$1.2M in Fake Hoverboards Seized in California

hoverboards
The Los Angeles County Sheriff’s Department found thousands of fake hoverboards on Monday. (Image via Twitter)

Despite ample warnings from experts and critics, Americans have retained an interest in a number of dangerous habits such as texting while driving, fooling around with fireworks and listening to Nickelback. Though the Consumer Product Safety Commission tabbed all on-the-market hoverboards unsafe in February 2016, the transportation devices have continued to captivate many consumers, as well as counterfeiters who enjoy placing riches over regard for others. On Monday, the Los Angeles County Sheriff’s Department, relying on a tip from safety certifier Underwriters Laboratories, halted an operation whose overseers supposedly possessed up to 3,000 fakes.

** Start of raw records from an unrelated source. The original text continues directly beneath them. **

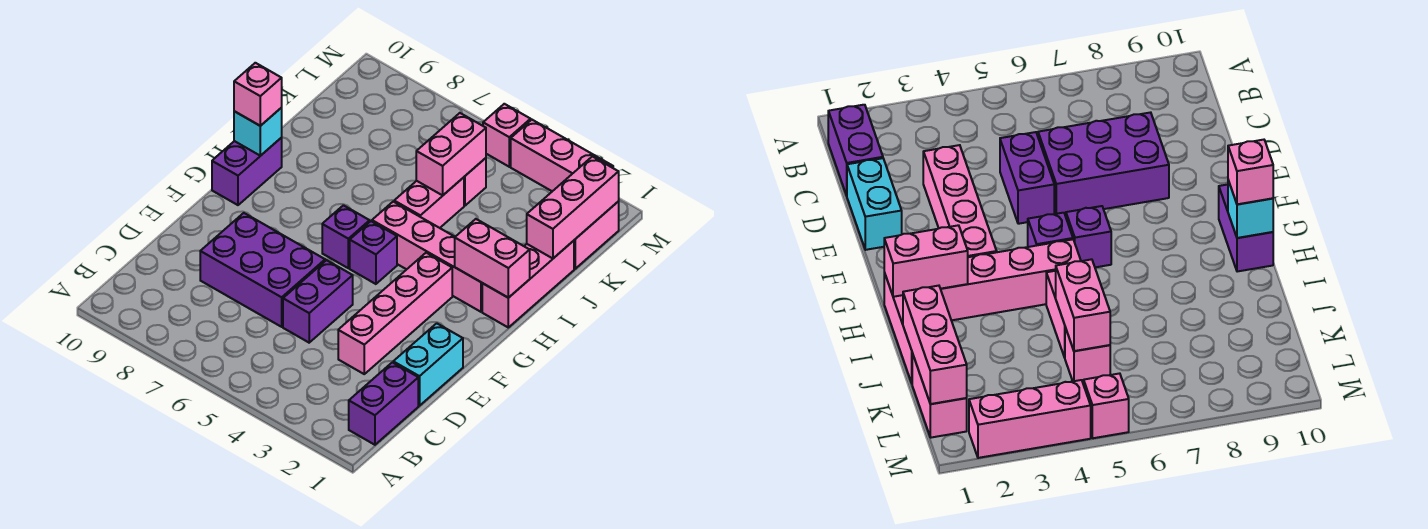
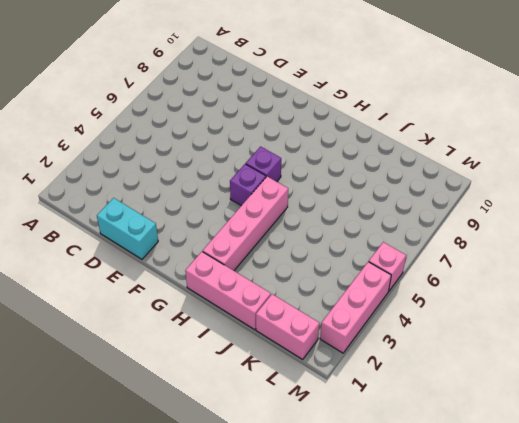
none -> purple 1x2 brick [349,362,418,445]
none -> pink 1x4 brick [338,253,452,374]
none -> purple 1x2 brick [283,260,353,343]

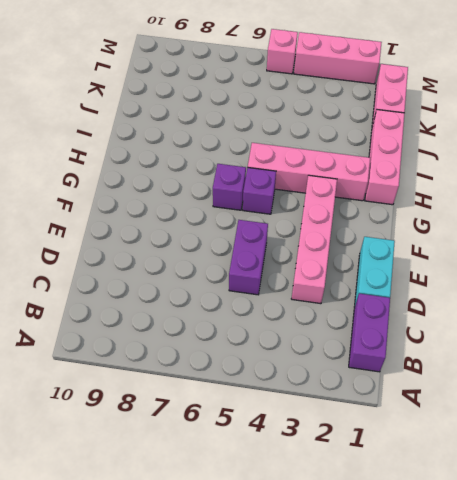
none -> purple 2x3 brick [200,213,325,327]
none -> purple 1x2 brick [212,138,282,205]
none -> pink 1x2 brick [394,177,464,228]

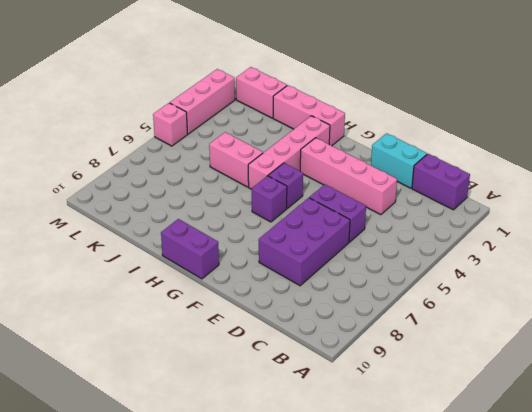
none -> pink 1x1 brick [464,158,486,206]
none -> pink 1x2 brick [455,219,530,298]
none -> cyan 1x1 brick [234,108,282,156]

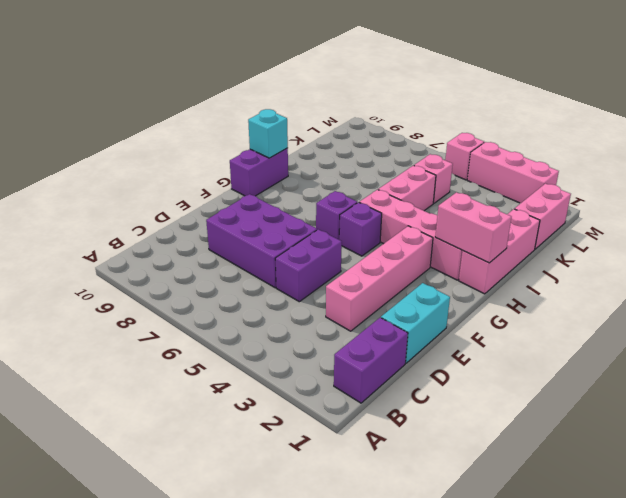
none -> pink 1x3 brick [527,156,619,258]
none -> pink 1x2 brick [416,113,486,196]
none -> pink 1x1 brick [234,63,282,126]

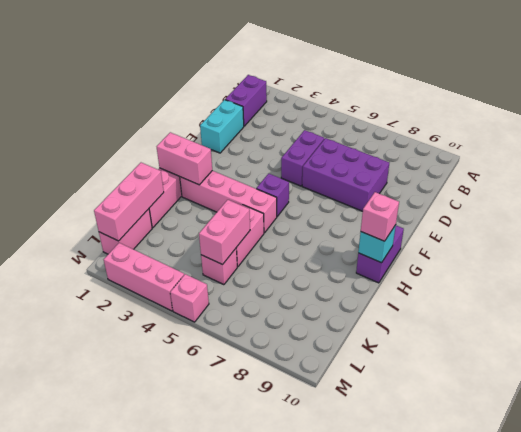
none -> pink 1x4 brick [338,253,452,374]
none -> purple 1x1 brick [322,205,370,268]

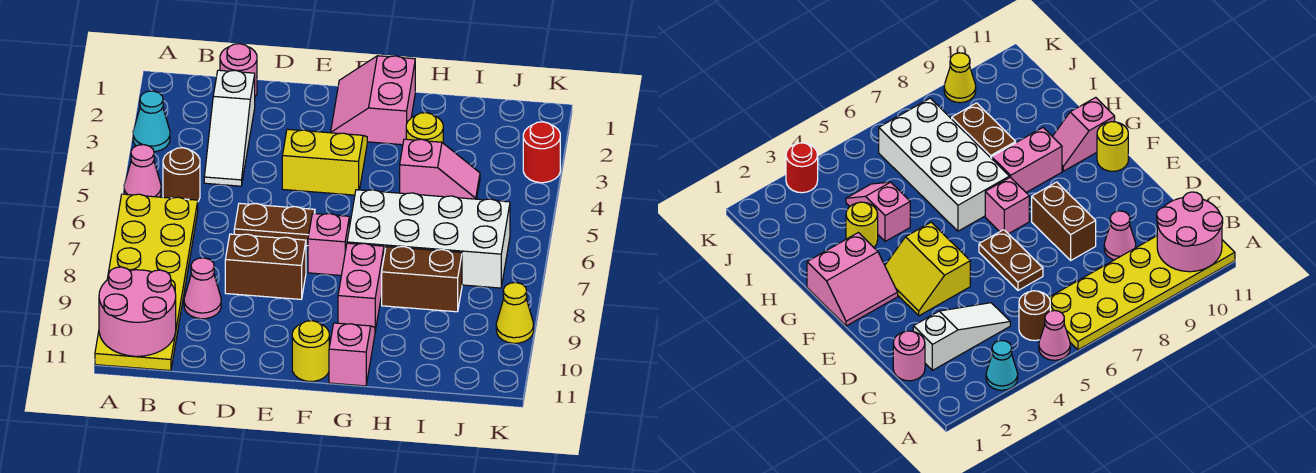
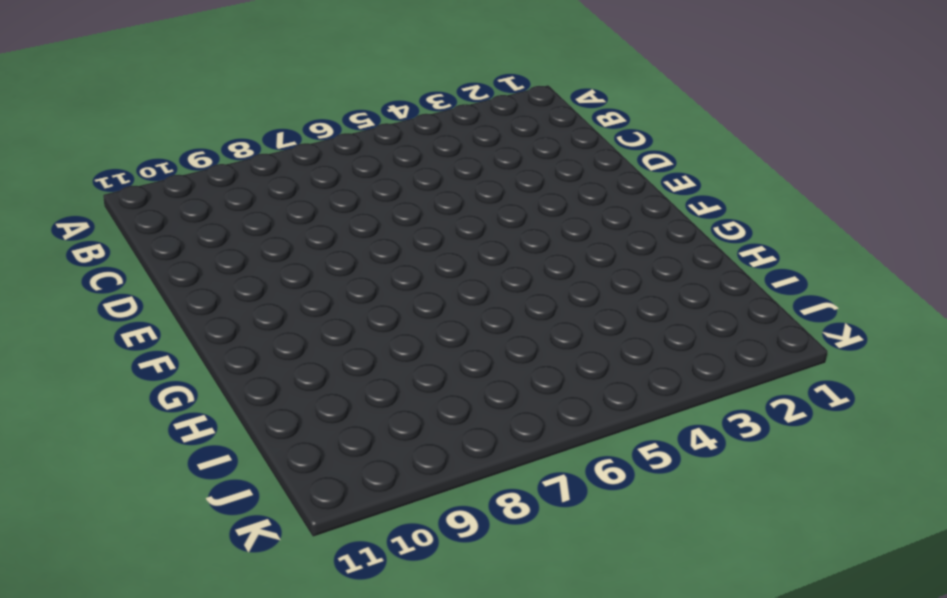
none -> cyan 1x1 cone [133,91,170,152]
none -> pink 1x1 cone [124,145,161,197]
none -> yellow 2x6 plate [95,194,198,371]

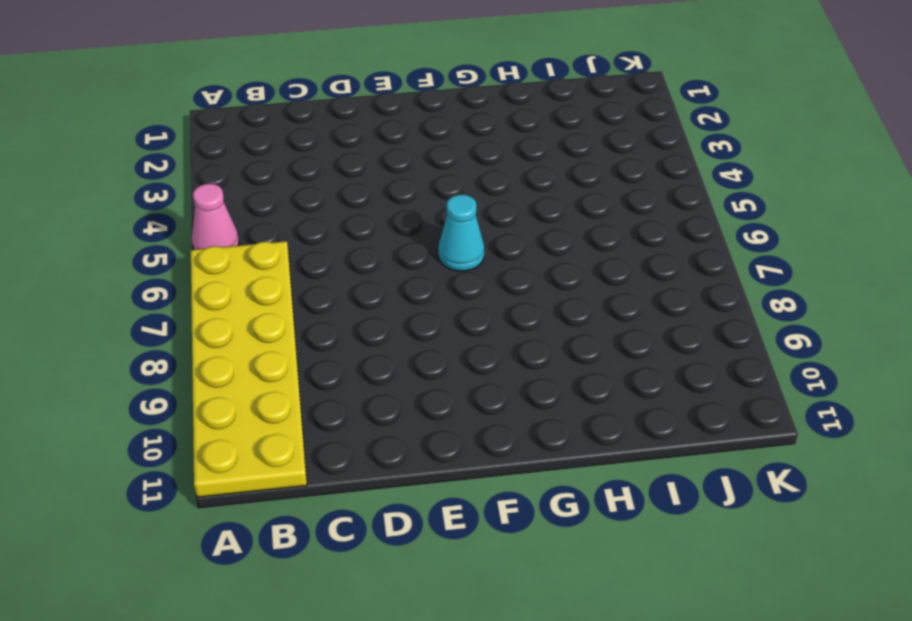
cyan 1x1 cone [438,194,484,271] -> cyan 1x1 cone moved to [133,91,170,152]
none -> brown 1x1 round brick [163,148,200,201]
none -> pink 1x1 round brick [220,44,257,97]
none -> white 1x3 slope [204,70,255,186]

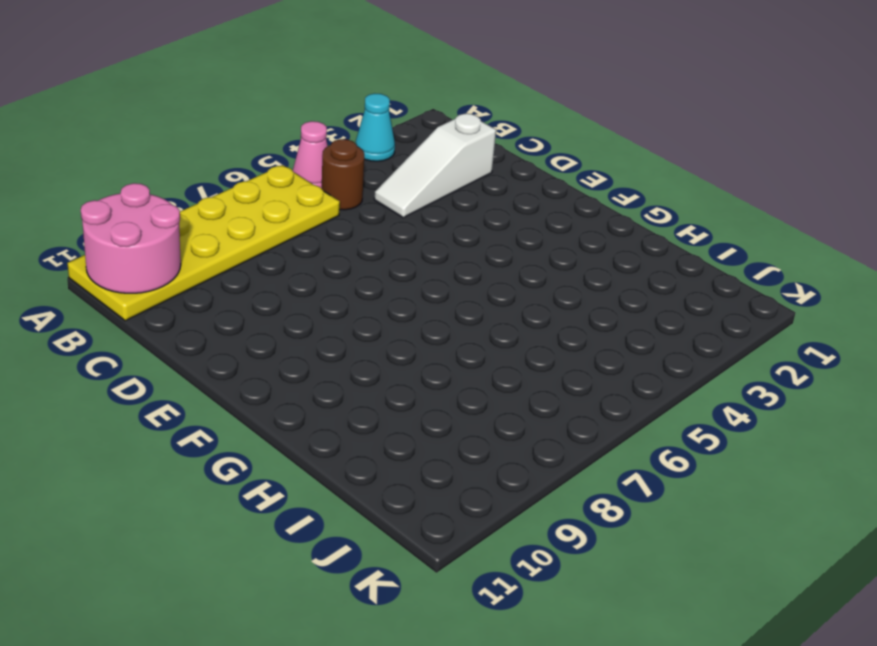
none -> pink 1x1 round brick [220,44,257,97]
none -> pink 1x1 cone [184,258,221,319]
none -> brown 1x2 plate [234,203,315,246]

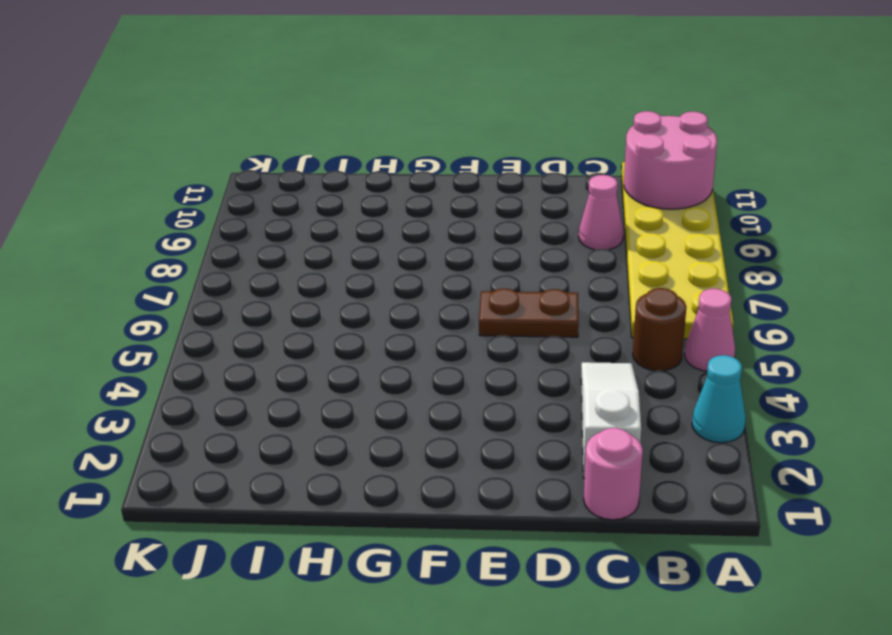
none -> brown 1x2 brick [225,234,306,299]
none -> yellow 2x2 slope [282,129,367,195]
none -> pink 2x2 slope [331,56,415,145]

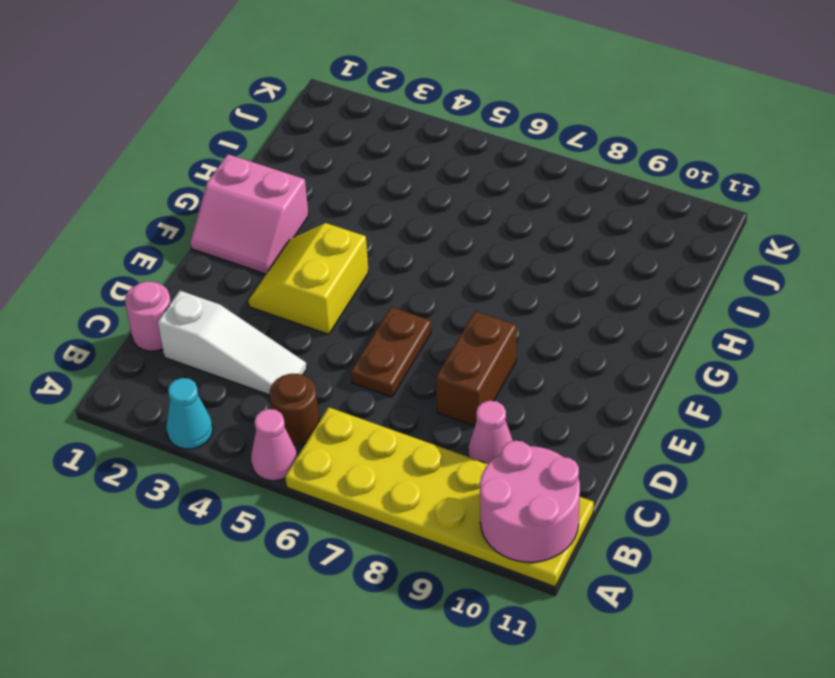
none -> pink 1x1 brick [308,214,349,275]
none -> yellow 1x1 round brick [292,321,329,381]
none -> white 2x4 brick [347,190,510,288]

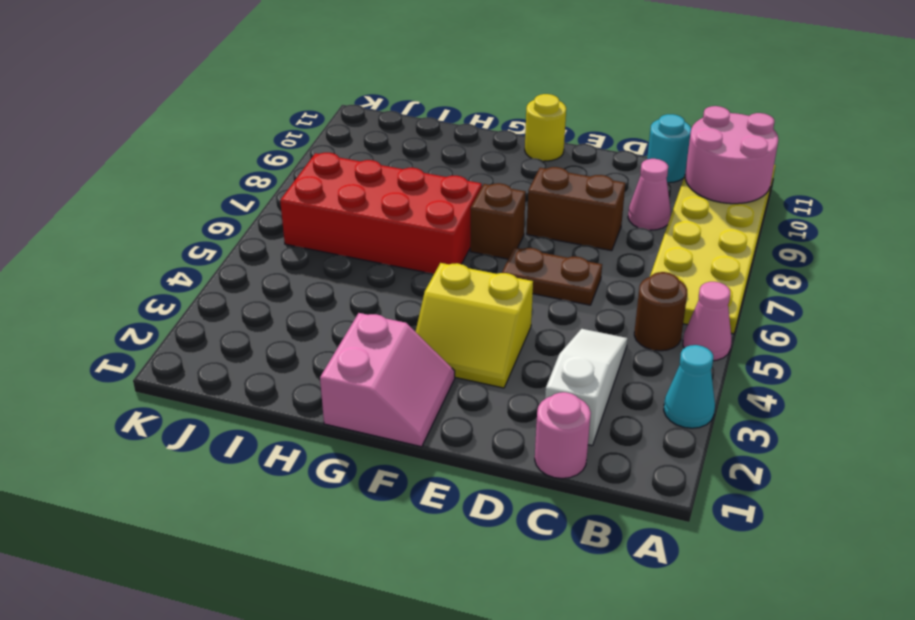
cyan 1x1 round brick [647,114,691,183] -> none
brown 1x1 brick [470,183,526,259] -> pink 1x1 brick [308,214,349,275]
red 2x4 brick [280,153,482,274] -> white 2x4 brick [347,190,510,288]
none -> pink 1x2 brick [338,243,384,331]
none -> pink 1x2 slope [329,323,375,386]
none -> yellow 1x1 round brick [406,113,443,143]

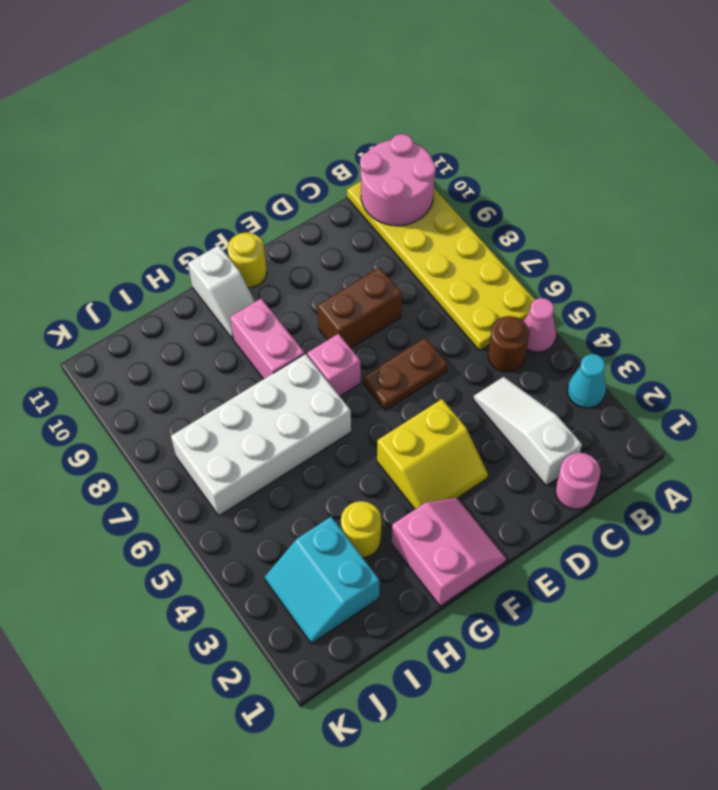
white 1x2 slope [188,245,255,339] -> pink 1x2 slope [329,323,375,386]
cyan 2x2 slope [265,517,380,644] -> none
none -> pink 1x1 cone [184,258,221,319]
none -> pink 1x2 slope [400,139,480,199]
none -> brown 1x2 brick [382,246,462,312]

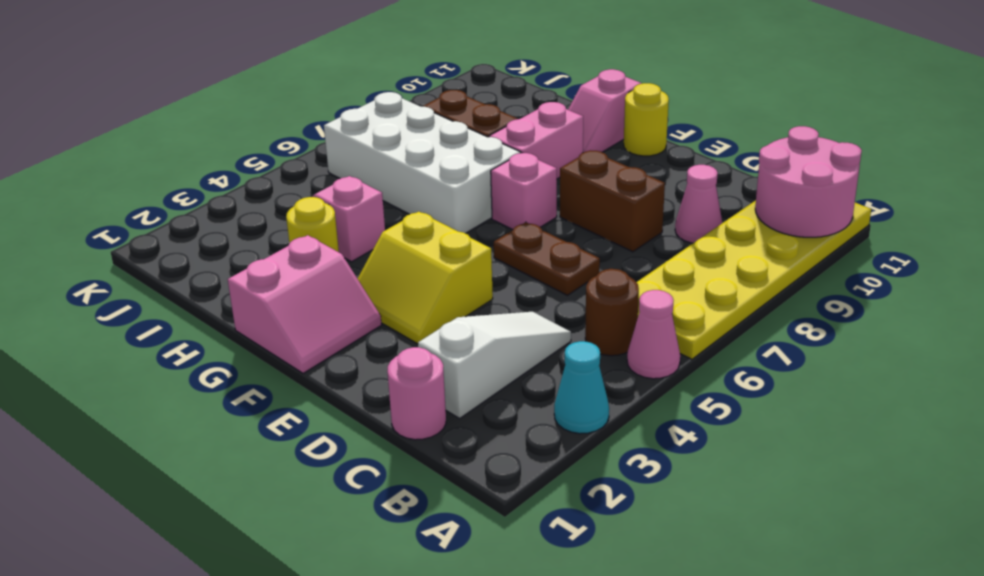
none -> red 1x1 round brick [523,122,560,183]
none -> yellow 1x1 cone [496,283,534,343]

The law enforcement entity and its peers have long contended with purveyors of bogus hoverboards, and the aforementioned declaration concerning the overall safety of the products, whether legitimate or phony, means they will likely have many more dealings with those looking to flout the rules. In the recent bust, the department’s Counterfiet and Piracy Enforcement Team headed to a Santa Fe Springs-situated building, detaining and later releasing an unidentified individual. The members did not reveal to a local media organization whether they had made any arrests, but they did make known, through a statement, that the person responsible for storing the hoverboards was not present.

Even before their CPSC rebuke 19 months ago, hoverboards had posed many problems for police personnel, and this year has proven especially disturbing due to a house blaze that claimed the lives of two Pennsylvania children and news that hackers have added the gizmos to their lists of compromised objects. Monday’s bust netted about $1.2 million through the confiscation of between 2,500 and 3,000 imposter products. The numbers can give anyone pause, but what should trouble people more is that falsified labels from Underwriters Laboratories appeared on the shady hoverboards.

Criminals are becoming smarter, and one wonders how much more time that promotional products industry figures, who already work so hard to ensure that their goods meet all legal standards, will need to apply to fending off further improper manifestations. Will hoverboards and other technology-dependent products, which many people contend detach us from reality and taint good old-fashioned face-to-face interactions, actually come to be unifiers in the collective fight against counterfeiters? What do you think?